In the dotcom boom period, all the “new economy” companies that were making no money whatsoever — such as Ecorp, Solution 6, Davnet and many others — were rising exponentially in value by the week, while many of the long-established quality industrial companies shares that we favoured — dubbed “old-economy” companies — such as Woolworths, AGL and Brambles were being sold down every day, despite posting record profits and dividends! We kept buying all our favoured “old-economy” stocks as they got cheaper and better value every day but our performance looked absolutely terrible and kept getting worse as the boom reached new extremes. It was a nightmare!
IML had only been open just over a year and many clients, who took a risk appointing us, were not happy as the boom progressed and our performance looked dreadful. Some abused us and many lost patience and pulled their money out.
I was very worried and feared that IML would go out of business if the tech-boom madness went on for many years. I bought an annual pass to the Sydney Aquarium and at lunchtime I would go to the aquarium, look at the fish and clear my head!
The tech boom ended with a bang in September of 2000— and all the “new-economy” stocks crashed — many evaporated to nothing — while all the stalwarts such as Woolworths, Brambles, TAB came roaring back into favour. Our performance was suddenly brilliant and as a result we were awarded the Fund Manager of the Year for 2001 and 2002 by Money
Management. It was a harrowing experience but it proved to be the making of IML. We went from about $ 250 million under management to over $ 5bn in four years.
Your view of the markets for 2014?
Given the significant re-ratings that sharemarkets both here and overseas have had, I would expect 2014 to be a much more challenging and volatile year. While there is no doubt that many of the larger economies overseas, such as the US and Europe, seem to have stabilised, this has only occurred thanks to the zero interest rate policy of central banks as well as through the printing of money — otherwise known as quantitative easing. While this very accommodative monetary easing has helped lift investor confidence and seemingly stabilise things, it has also led to the prices of many assets, including many shares, being buoyed to perhaps
levels higher than their natural levels.
Your favourite stocks?
We have been pretty cautious on the overall sharemarket for a little while now, given quite high valuations and a continued mixed macroeconomic environment. We are very cautious about domestic cyclical stocks as we believe any economic recovery here in Australia is likely to be pretty insipid.
We always prefer stocks that fit our quality criteria of competitive advantage, recurring earnings and sound management that can grow as long as their price is reasonable. Stocks that fit the bill include Woolworths, Shopping Centres Australasia and SkyCity.
Your view of investment opportunities in Australia versus overseas?
The Australian sharemarket is fairly limited as we do not have a great variety of stocks in many sectors.
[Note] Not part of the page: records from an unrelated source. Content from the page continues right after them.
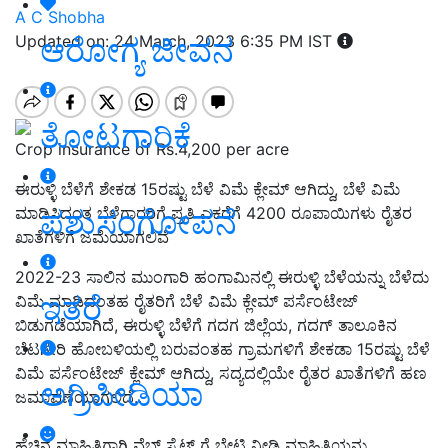
A C Shobha
ಆರೋಗ್ಯ ಜೀವನ
Updated on: 24 March, 2023 6:35 PM IST
ತೋಟಗಾರಿಕೆ
Crop insurance of Rs.4,200 per acre
ಈರುಳ್ಳಿ ಬೆಳೆಗೆ ಶೇಕಡ 15ರಷ್ಟು ಬೆಳೆ ವಿಮೆ ಕ್ಲೇಮ್ ಆಗಿದ್ದು, ಬೆಳೆ ವಿಮೆ
ಪಶುಸಂಗೋಪನೆ
ಮಾಡಿಸಿದಂತ ಬೆಳೆಗಾರರಿಗೆ ಪ್ರತಿ ಎಕರೆಗೆ 4200 ರೂಪಾಯಿಗಳು ರೈತರ
ಖಾತೆಗಳಿಗೆ ಜಮೆಯಾಗಲಿವೆ
2022-23 ಸಾಲಿನ ಮುಂಗಾರಿ ಹಂಗಾಮಿನಲ್ಲಿ ಈರುಳ್ಳಿ ಬೆಳೆಯನ್ನು ಬೆಳೆದು
ಇತರೆ
ವಿಮೆ ಮಾಡಿದಂತಹ ರೈತರಿಗೆ ಬೆಳೆ ವಿಮೆ ಕ್ಲೇಮ್ ಪರ್ಸೆಂಟೇಜ್
ಬಿಡುಗಡೆಯಾಗಿದೆ, ಈರುಳ್ಳಿ ಬೆಳೆಗೆ ಗದಗ ಜಿಲ್ಲೆಯ, ಗದಗ್ ತಾಲೂಕಿನ
ಬೆಟಗೇರಿ ಹೋಬಳಿಯಲ್ಲಿ ಬರುವಂತಹ ಗ್ರಾಮಗಳಿಗೆ ಶೇಕಡಾ 15ರಷ್ಟು ಬೆಳೆ
ವಿಮೆ ಪರ್ಸೆಂಟೇಜ್ ಕ್ಲೇಮ್ ಆಗಿದ್ದು, ಸದ್ಯದಲ್ಲಿಯೇ ರೈತರ ಖಾತೆಗಳಿಗೆ ಹಣ
ಅಗ್ರಿಪೀಡಿಯಾ
ಜಮಾವಣೆಯಾಗಲಿದೆ..
ಹೆಚ್ಚಿನ ಮಾಹಿತಿಗಾಗಿ ವೆಬ್ ಸೈಟ್ ಗೆ ಭೇಟಿ ನೀಡಿ ಮಾಹಿತಿಯನ್ನು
In addition, in many sectors such as technology and healthcare, there are much bigger and better companies overseas — such as Google and Johnson & Johnson — and we have nothing much like them listed here. Having said this, more and more Australian companies are becoming global leaders in their fields, seeing a growing proportion of their profits being earned offshore. Amcor is one of the largest packaging companies in the world, Orica is the largest explosives company in the world and CSL is one of the largest intravenous immunoglobulin producers in the world.
In addition, the long-term outlook and growth of the Australian economy remain positive thanks to continued population growth. Therefore, for most Australian investors, a decent exposure to a portfolio of good-quality Australian shares as well as selective exposure overseas remains a good mix that should yield reasonable returns over time.